A riveting mystery that recalls the work of Umberto Eco and Barry Unsworth, A Stolen Tongue is the captivating debut novel that launched critically acclaimed author Sheri Holman's literary career.

In 1483, Father Felix Fabri sails from Germany to Mount Sinai on a pilgrimage to venerate the relics of Saint Katherine of Alexandria. But at each of the shrines he visits throughout Greece and Palestine, he finds that the remains of Katherine's body are being stolen piece by piece: her hand, her ear, and then her tongue vanish from their holy resting places. Desperate to discover the thief and save his saint from such appalling desecration, Felix is thrust into a strange mystery that takes him across the desert and plumbs the depths of his soul.


The narrator of Sheri Holman's debut novel, A Stolen Tongue is Father Felix Fabri, a 15th-century monk on a pilgrimage to Alexandria, Egypt, to visit his "wife," Saint Katherine. The fact that Katherine is long dead, her various body parts distributed among reliquaries from Greece to Palestine, does not dilute Felix's passion for his spiritual mate. Indeed, from the day he first offered himself to her as a boy, it has been his life's ambition to travel to the Sinai, where she was martyred, visiting each relic along the way. But every time Felix arrives at one of these holy places, he finds a piece of Katherine gone. First her hand, then her ear, then her tongue--all stolen.
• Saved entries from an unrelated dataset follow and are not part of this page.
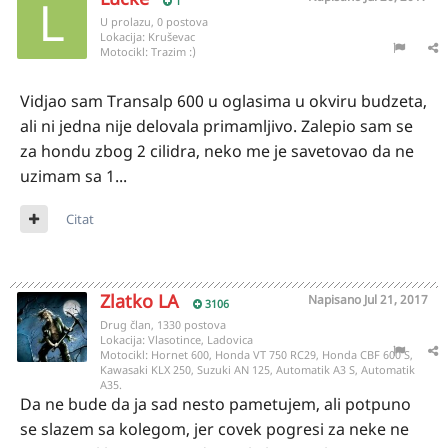
1
U prolazu, 0 postova
Lokacija:
Kruševac
Motocikl:
Trazim :)
Vidjao sam Transalp 600 u oglasima u okviru budzeta,
ali ni jedna nije delovala primamljivo. Zalepio sam se
za hondu zbog 2 cilidra, neko me je savetovao da ne
uzimam sa 1...
Citat
Zlatko LA
Napisano
Jul 21, 2017
3106
Drug član, 1330 postova
Lokacija:
Vlasotince, Ladovica
Motocikl:
Hornet 600, Honda VT 750 RC29, Honda CBF 600 S,
Kawasaki KLX 250, Suzuki AN 125, Automatik A3 S, Automatik
A35.
Da ne bude da ja sad nesto pametujem, ali potpuno
se slazem sa kolegom, jer covek pogresi za neke ne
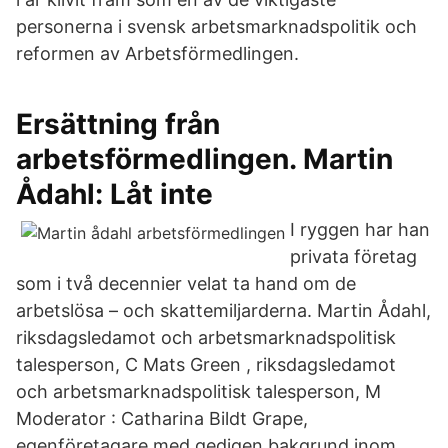
personerna i svensk arbetsmarknadspolitik och
reformen av Arbetsförmedlingen.
Ersättning från
arbetsförmedlingen. Martin
Ådahl: Låt inte
I ryggen har han
privata företag
som i två decennier velat ta hand om de
arbetslösa – och skattemiljarderna. Martin Ådahl,
riksdagsledamot och arbetsmarknadspolitisk
talesperson, C Mats Green , riksdagsledamot
och arbetsmarknadspolitisk talesperson, M
Moderator : Catharina Bildt Grape,
egenföretagare med gedigen bakgrund inom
This historical mystery has many charms, not least among them Father Felix himself. Ms. Holman has done both the actual historic figure and her novel a great service by occasionally allowing this unique individual to speak in his own words (translated from the Latin by the late Aubrey Stewart) on such subjects as "Why the Eucharist May Not Be Celebrated on Shipboard" or "The Rules for Pilgrimage." It is a testament to the author's skill that the seams stitching together the fictional Felix and the historic one are well-nigh invisible.